Without prejudice, the disallowance is highly excessive and deserves to be reduced substantially.
The appellant craves leave to add, alter, amend, substitute, change and delete any of the grounds of appeal.
10. For the above and other grounds that may be urged at the time of haring f the appeal, the appellant prayed that the appeals may be allowed and justice rendered”.
3. It was submitted by the ld. AR of the assessee that various legal issues regarding validity of the notice u/s 148 as well as validity of the assessment order without issuing the notice u/s 143(2) etc. were raised before the ld. CIT(A) but he has not decided the legal objections as per para-3.3 of his order by saying that since no such issue has been raised before the AO and nothing has been brought on record to suggest that the assessee has questioned the re-opening of the case or jurisdiction of the AO in assumption of jurisdiction u/s 143(3)r.w.s.147 of the IT Act, 1961, these grounds are not relevant in view of the judgment of the Hon’ble Apex Court in the case of G.K.N. Drive Shaft Ltd Vs CIT as reported in 259 ITR 19. He submitted that the ld. CIT(A) was not proper in saying so because this is a legal issue and it may be raised at any stage and therefore, this issue should have been decided by him.
The ld. DR of the revenue supported the orders of the authorities below.
5. I have considered the rival submissions. I find that as per the written submissions filed by the assessee before the ld. CIT(A) copy available on page No.27-31 of the paper book, this specific objection was raised by the assessee before the ld. CIT(A) that the assessment is not valid because notice u/s 143(2) is not issued in the name of the assessee.

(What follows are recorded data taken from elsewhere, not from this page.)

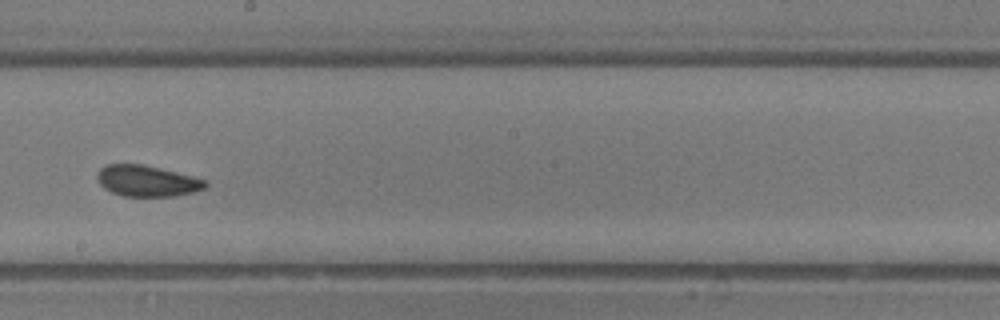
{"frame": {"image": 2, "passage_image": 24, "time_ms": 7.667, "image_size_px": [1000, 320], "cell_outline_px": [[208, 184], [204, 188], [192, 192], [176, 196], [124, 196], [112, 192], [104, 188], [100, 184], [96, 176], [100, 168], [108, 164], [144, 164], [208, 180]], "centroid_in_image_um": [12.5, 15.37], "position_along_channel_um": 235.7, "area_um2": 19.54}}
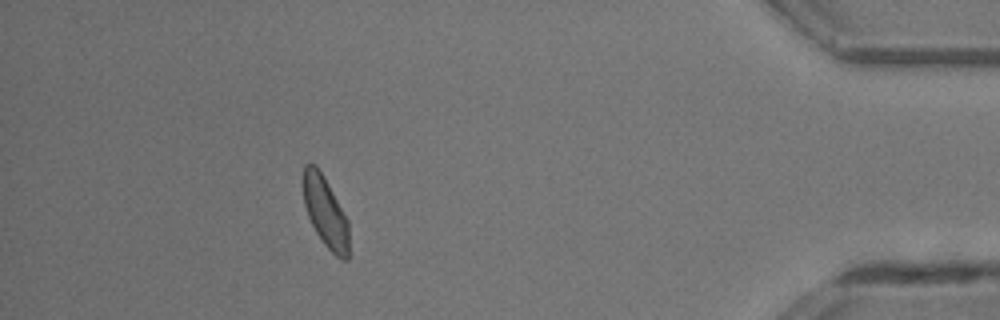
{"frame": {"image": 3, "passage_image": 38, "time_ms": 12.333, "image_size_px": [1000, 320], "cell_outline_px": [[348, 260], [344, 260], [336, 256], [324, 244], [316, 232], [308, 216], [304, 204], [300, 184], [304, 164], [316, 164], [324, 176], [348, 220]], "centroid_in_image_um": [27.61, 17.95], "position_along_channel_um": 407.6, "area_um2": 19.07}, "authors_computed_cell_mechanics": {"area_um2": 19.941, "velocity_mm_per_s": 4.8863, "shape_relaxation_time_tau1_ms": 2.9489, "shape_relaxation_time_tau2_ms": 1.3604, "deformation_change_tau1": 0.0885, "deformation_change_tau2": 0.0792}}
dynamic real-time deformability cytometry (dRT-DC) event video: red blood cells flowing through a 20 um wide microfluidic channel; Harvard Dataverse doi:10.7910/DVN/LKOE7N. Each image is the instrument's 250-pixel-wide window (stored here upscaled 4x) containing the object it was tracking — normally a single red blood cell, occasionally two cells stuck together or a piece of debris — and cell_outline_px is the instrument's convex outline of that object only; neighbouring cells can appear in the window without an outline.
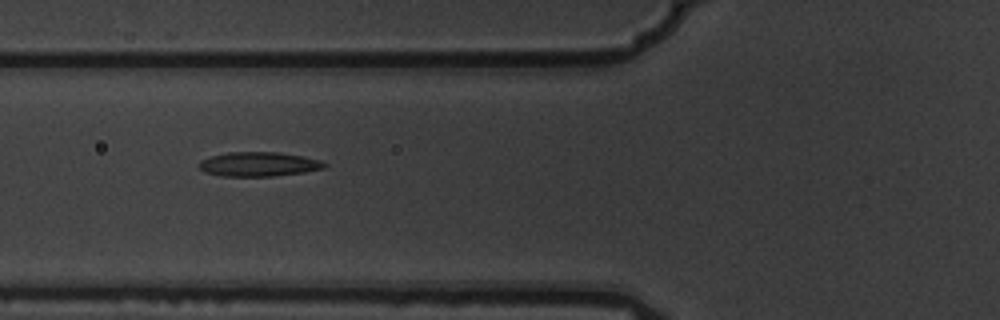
{"species": "common noctule bat (a hibernating species)", "species_latin": "Nyctalus noctula", "temperature_condition": "warm", "stored_images_in_passage": 4, "camera_frame_rate_fps": 3000, "um_per_image_px": 0.085, "animal": {"sex": "male", "body_mass_g": 19.5, "forearm_length_mm": 54.6}, "frame": {"image": 1, "passage_image": 3, "time_ms": 0.667, "image_size_px": [1000, 320], "cell_outline_px": [[328, 164], [324, 168], [304, 172], [272, 176], [220, 176], [204, 172], [196, 164], [200, 160], [212, 156], [228, 152], [280, 152], [304, 156], [320, 160]], "centroid_in_image_um": [21.97, 13.95], "position_along_channel_um": 103.8, "area_um2": 17.92}}
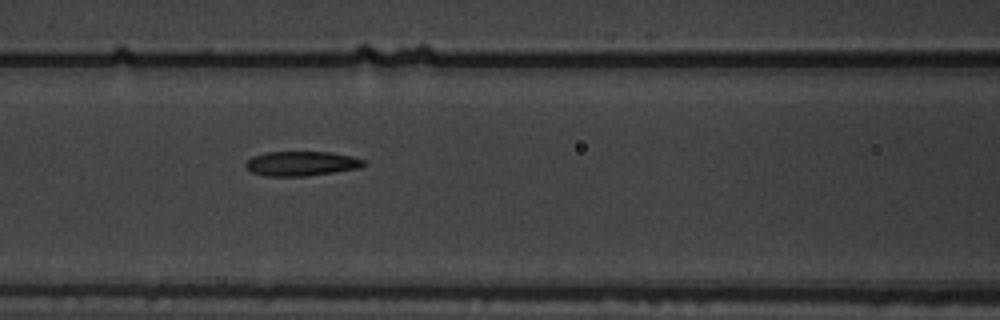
{"frame": {"image": 2, "passage_image": 4, "time_ms": 1.0, "image_size_px": [1000, 320], "cell_outline_px": [[368, 164], [360, 168], [304, 176], [264, 176], [252, 172], [244, 164], [252, 156], [268, 152], [332, 152], [352, 156], [364, 160]], "centroid_in_image_um": [25.64, 13.9], "position_along_channel_um": 141.0, "area_um2": 16.88}}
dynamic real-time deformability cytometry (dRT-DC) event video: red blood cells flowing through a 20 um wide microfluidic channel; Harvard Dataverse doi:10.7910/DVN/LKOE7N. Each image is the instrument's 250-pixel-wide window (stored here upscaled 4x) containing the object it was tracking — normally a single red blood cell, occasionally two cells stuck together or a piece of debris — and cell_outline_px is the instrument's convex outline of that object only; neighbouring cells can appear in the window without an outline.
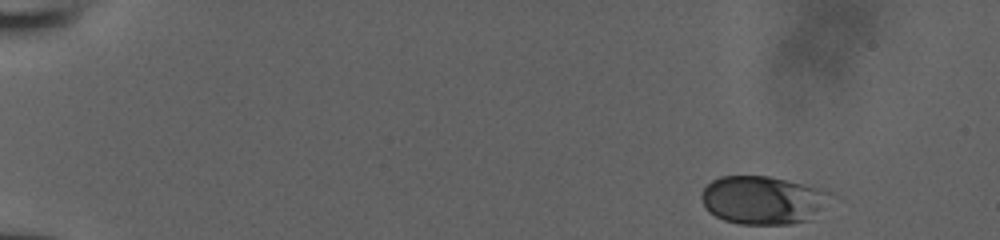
{"species": "human", "species_latin": "Homo sapiens", "temperature_condition": "room temperature", "stored_images_in_passage": 8, "camera_frame_rate_fps": 3000, "um_per_image_px": 0.085, "donor": {"sex": "male"}, "frame": {"image": 1, "passage_image": 1, "time_ms": 0.0, "image_size_px": [1000, 240], "cell_outline_px": [[828, 192], [808, 220], [792, 224], [740, 224], [724, 220], [708, 212], [704, 208], [700, 196], [704, 188], [712, 180], [720, 176], [768, 176], [800, 184]], "centroid_in_image_um": [64.63, 17.01], "position_along_channel_um": 20.4, "area_um2": 34.97}}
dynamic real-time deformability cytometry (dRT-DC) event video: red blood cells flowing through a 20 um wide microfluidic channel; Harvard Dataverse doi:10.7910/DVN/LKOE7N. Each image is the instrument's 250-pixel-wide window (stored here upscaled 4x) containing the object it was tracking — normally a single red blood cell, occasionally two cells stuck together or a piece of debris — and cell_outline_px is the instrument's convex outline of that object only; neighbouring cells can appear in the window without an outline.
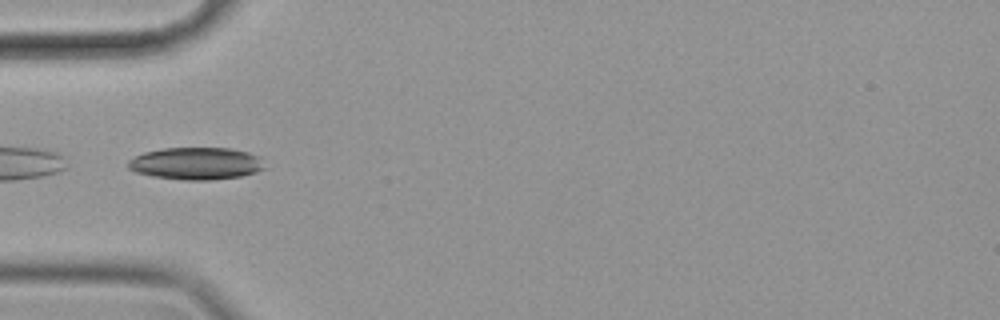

I also find that as per the impugned order of the ld. CIT(A), even this aspect was not decided by the him apart from not deciding the issue in respect of validity of notice issued by the AO u/s 148 of the IT Act, 1961.
In my considered opinion, these are legal objections which may be raised at any stage and therefore, even if such objection is not raised before the AO and raised before the ld. CIT(A) for the first time, he should have decided these issues and since he has not done so, I feel it proper that the entire matter should go back to the file of the ld. CIT(A) for fresh decision.
Accordingly, I set aside the order of the ld. CIT(A) and restore the entire matter back to his file with a direction that he should decide the legal issues which are raised before him and if the assessee succeeds in any one of the legal issues, then no further decision on merit of the addition is called for because in that situation, the assessment itself will not survive but if the assessee fails in respect of legal objections then, the ld. CIT(A) should re-decide the issue on merit afresh. Needless to say, the ld. CT(A) should provide adequate opportunity of being heard to both sides and he should pass a reasoned and speaking order. In view of my above decision, no adjudication is called for regarding merit of the addition at this stage.
In the result, the appeal of the assessee is allowed for statistical purposes.
Order pronounced in the open Court on the date mentioned on caption page.